* _Quoted passage_

===============

Subject: optical elements in dials

Date: Fri, 16 Feb 96 15:48 PST

From: xxxxxxx (Peter Abrahams)

To: sundial@rrz.Uni-Koeln.DE

>Does anyone know about dials... that use actual lens type optical systems?

Sundials with optical elements could have at least two functions: to focus the sun's rays and provide a narrower beam of light, and to allow a pointing accuracy far greater than the naked eye allows. An ingenious designer could use a concave mirror for these purposes, but using a lens would be a simpler construction. The scarcity of this type of dial could be because optical elements do not weather well, or because the accuracy of a sundial is limited by several considerations. One limit is placed by atmospheric refraction, which varies with the height of the sun in the sky, the altitude of the observer, and atmospheric conditions of pressure, temperature, and humidity; as detailed in the North American Sundial Society Compendium of 12/95. The diameter of the sun and the brightness of the sky cause any shadow to be indistinct, discussed in the Compendium of 8/94. Finally, irregularities in the rotation of the earth place a limit on the accuracy of a sundial, prehaps to an infitesimal degree; has this topic been addressed in the literature? A discussion of the theoretical limits of accuracy of a dial would be of great interest, and in fact was mentioned as a sequel to the 8/94 article, leaving me on the edge of my chair for some time now.

===============

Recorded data
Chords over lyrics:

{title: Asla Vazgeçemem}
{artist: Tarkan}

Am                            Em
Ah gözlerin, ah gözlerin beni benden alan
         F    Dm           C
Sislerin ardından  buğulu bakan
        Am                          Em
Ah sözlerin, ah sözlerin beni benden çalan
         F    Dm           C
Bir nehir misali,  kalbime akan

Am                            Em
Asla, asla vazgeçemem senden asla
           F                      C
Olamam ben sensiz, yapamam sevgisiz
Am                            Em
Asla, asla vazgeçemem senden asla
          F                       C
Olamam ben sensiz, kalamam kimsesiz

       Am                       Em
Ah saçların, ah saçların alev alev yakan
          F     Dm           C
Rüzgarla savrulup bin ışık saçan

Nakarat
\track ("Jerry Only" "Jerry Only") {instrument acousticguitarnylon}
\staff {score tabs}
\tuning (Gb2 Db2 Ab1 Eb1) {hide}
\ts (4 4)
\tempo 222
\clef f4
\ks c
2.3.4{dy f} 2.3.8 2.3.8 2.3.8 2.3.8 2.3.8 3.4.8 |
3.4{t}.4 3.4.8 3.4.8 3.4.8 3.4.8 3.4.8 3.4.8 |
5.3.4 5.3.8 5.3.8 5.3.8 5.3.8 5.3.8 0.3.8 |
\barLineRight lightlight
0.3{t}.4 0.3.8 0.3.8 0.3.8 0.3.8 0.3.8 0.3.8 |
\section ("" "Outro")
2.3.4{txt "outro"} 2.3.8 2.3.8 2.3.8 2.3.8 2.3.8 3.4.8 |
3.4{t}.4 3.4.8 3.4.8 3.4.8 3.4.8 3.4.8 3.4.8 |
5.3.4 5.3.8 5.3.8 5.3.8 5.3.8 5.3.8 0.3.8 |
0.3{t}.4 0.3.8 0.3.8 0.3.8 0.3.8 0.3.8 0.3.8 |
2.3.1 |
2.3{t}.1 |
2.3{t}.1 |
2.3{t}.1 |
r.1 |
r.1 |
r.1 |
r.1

===============

* _Task requirements_
Could you pick up the sundial message after its last sentence and carry it on? The records have no connection to the sundial message.

* _Task answer_
Other aspects of optical sundials are equally fascinating. Christopher Schissler's 1578 dial, now at the American Philosophical Society in Philadelphia, was the subject of an article in the Feb. 10, 1990 Science
News. This is a bowl sundial with an ellipsoidal inner surface, calibrated for two regions of latitude. When filled with water, the shadow of the gnomon (a bead on a string) is refracted to indicate one hour previous to the unrefracted shadow, a simulation of the story in Isaiah 38. Another optical dial is the polar clock of Charles Wheatstone, where the approximate time was indicated by the polarization angle of light from the sky. The previous post on the dipleidoscope is detailed in Gerard Le Turner's Nineteenth Century Scientific Instruments (for those without domestic sundial museums.) This meridian instrument held English patent 9793, June 20, 1843, by James Bloxam. It had a hollow 90 degree prism, and when the image of the sun reflected off the top glass coincided with the image from the two silvered sides, noon had occurred within a few seconds. One of the depicted models includes an optical sighting tube. Those who yearn for greater accuracy from sundial type instruments might well consider the coincidence of two reflected images. The dimmed image of the sun, reflected or refracted, gives a sharp disc to measure. Prehaps the next millenium will give us the first Hydrogen-alpha solar prominence sundial. Other examples will be the subject of future posts, by which time I will hopefully have found a terminology to describe sundials that use focused light, since all sundials can be described as optical instruments.

--'Peter Abrahams

xxxxxxxxx (Peter Abrahams)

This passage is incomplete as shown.